* _WORK REQUIRED_:
Take from the records below each line that holds "больше".

* _DATA EXTRACT_:

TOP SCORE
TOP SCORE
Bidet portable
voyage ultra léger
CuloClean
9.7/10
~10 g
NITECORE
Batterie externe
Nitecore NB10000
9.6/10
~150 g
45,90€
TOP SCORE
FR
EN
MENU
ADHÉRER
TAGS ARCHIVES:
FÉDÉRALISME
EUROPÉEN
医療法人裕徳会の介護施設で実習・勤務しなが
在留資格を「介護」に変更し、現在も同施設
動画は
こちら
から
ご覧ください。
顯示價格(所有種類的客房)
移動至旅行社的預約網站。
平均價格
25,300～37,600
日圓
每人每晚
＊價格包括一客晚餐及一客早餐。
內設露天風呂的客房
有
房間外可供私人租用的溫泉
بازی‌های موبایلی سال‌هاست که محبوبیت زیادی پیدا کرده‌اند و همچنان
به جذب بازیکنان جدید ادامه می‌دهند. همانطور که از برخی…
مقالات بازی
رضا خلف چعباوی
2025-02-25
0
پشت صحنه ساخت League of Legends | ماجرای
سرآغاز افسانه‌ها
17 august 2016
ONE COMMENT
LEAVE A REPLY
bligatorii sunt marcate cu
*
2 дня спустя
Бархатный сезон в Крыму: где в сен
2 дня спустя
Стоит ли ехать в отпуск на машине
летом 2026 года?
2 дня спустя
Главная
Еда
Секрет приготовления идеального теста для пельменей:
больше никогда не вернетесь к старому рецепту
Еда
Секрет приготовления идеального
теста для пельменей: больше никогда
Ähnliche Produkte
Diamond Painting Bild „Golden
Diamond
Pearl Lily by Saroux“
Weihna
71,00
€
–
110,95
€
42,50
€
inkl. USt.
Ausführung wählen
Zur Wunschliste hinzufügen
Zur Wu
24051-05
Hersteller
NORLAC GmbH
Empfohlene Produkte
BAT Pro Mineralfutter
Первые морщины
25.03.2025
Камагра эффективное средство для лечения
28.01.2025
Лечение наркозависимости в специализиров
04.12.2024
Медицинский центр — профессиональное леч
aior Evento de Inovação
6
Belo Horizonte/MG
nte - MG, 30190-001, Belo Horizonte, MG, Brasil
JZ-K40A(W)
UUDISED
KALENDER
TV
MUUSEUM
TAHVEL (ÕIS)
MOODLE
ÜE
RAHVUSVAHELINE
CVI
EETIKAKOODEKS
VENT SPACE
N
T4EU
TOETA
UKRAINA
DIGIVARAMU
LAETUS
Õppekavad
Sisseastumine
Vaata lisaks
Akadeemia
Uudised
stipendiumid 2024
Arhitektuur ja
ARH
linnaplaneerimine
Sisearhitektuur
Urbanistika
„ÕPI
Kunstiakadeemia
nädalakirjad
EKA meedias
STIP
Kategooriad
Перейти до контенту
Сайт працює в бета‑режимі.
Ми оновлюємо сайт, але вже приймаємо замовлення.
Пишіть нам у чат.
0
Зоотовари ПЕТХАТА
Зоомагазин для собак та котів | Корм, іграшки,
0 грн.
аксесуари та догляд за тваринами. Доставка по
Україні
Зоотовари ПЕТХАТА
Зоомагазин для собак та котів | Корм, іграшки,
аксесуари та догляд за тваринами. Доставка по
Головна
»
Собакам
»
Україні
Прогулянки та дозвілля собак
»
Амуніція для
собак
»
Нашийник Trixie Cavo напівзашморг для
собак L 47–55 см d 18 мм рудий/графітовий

* _RESULT FOR THIS EXERCISE_:
больше никогда не вернетесь к старому рецепту
теста для пельменей: больше никогда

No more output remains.